A frustração de ontem, com o jogo que correu mal, com os adeptos que tiveram de enfrentar mais uma vez em ato penitente, com o árbitro, com a vida, refletiu-se na incapacidade do plantel para continuar a andar com a carruagem para a frente. E foi por isso que André Villas-Boas cedeu e deixou cair a sua aposta mais forte desde que se fez presidente do FC Porto, que foi a do treinador. As centenas de adeptos que se concentraram à volta do Dragão enquanto decorria a reunião que, altas horas da noite, acabou por ditar a mudança de comando técnico, celebraram a chicotada como se tivessem marcado um golo, mas na verdade não foram eles que o marcaram. Este golo marcou-o o grupo, ainda sem a certeza de que não tenha sido na própria baliza.
Dúvidas sobre o Substack:
Como posso pagar a subscrição? Pode ser por MBWay?

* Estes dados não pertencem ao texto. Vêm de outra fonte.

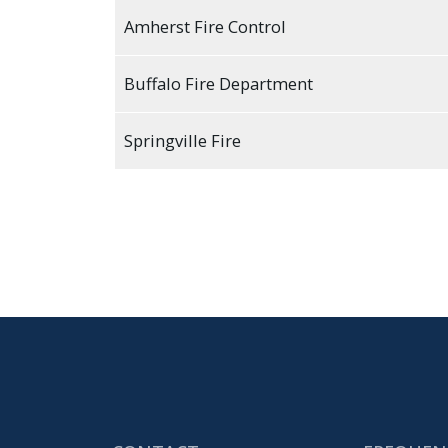
Amherst Fire Control
Buffalo Fire Department
Springville Fire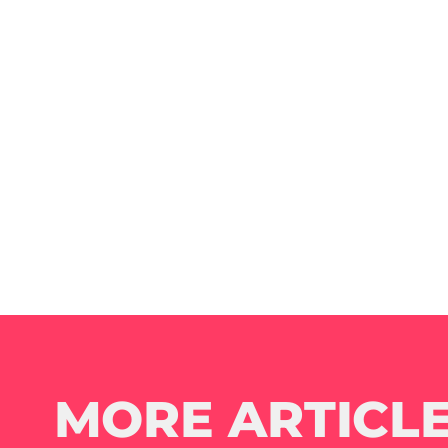
MORE ARTICLE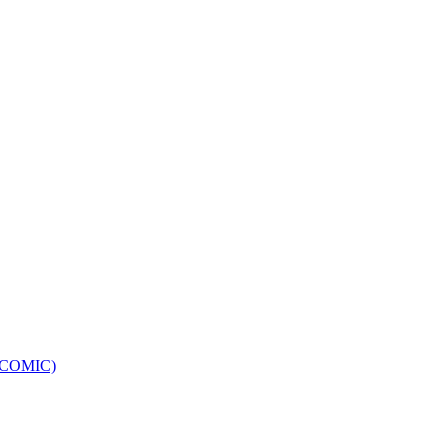
e (COMIC)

Há várias formas de pagar a subscrição mas, infelizmente, o MBWay ou o PayPal não são uma delas. Digo infelizmente porque isso tornaria o processo bem mais prático. As subscrições podem ser pagas através da utilização de qualquer cartão de débito ou crédito ou, em alternativa, por transferência SEPA. O processo é inteiramente seguro e, em mais de três anos, só tive uma contestação, vinda de um leitor que não sabia que o sistema tinha renovação automática e, por isso, foi apanhado desprevenido. Mas mesmo esse leitor recebeu o dinheiro de volta. O que há mais é casos contrários, de leitores que me escrevem a dizer que querem renovar mas que as renovações estão a esbarrar em medidas de segurança postas em prática pelo Substack ou pelos seus bancos. Ainda assim, como sei que muita gente resiste a deixar os dados dos seus cartões bancários online, pode usar aplicações como o MBWay para criar cartões provisórios, de utilização única ou com plafond limitado ao valor da subscrição, o que desde logo impede quaisquer problemas.

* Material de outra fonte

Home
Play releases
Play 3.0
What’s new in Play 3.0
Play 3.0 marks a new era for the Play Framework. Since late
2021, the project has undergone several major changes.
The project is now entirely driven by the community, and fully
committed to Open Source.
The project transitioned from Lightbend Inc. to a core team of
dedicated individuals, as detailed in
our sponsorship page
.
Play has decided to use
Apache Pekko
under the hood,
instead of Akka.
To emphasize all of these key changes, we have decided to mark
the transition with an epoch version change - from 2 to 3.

A conselho de um amigo, o Último Passe passou, desde a semana passada, a conter a resposta a uma dúvida que possa surgir-vos acerca da minha atividade. No final, todas estas perguntas e respostas serão compiladas num FAQ que vai ficar disponível no meu Substack.
Não percebo porque diz que AVB cedeu à claque ou aos adeptos por ter demitido o treinador? Não pode AVB ter chegado a essa decisão sem ter em conta a vontade ou pressão dos adeptos? Parece-me que para se fazer essa afirmação de que é uma cedência é preciso ter alguma base e algum conhecimento do que era a vontade do AVB.
A gestão de Sérgio Conceição não ajudou, nem a renovação em fim de mandato, nem a sua dispensa e do filho, com o argumento do apoio a Pinto da Costa, como se Sérgio Conceição fosse conspirar contra AVB. Além da forma pouco clara entre ambos na gestão da saida de um e entrada do outro. Vítor Bruno foi apanhado no meio do turbilhão e a equipa ressentiu-se com isso.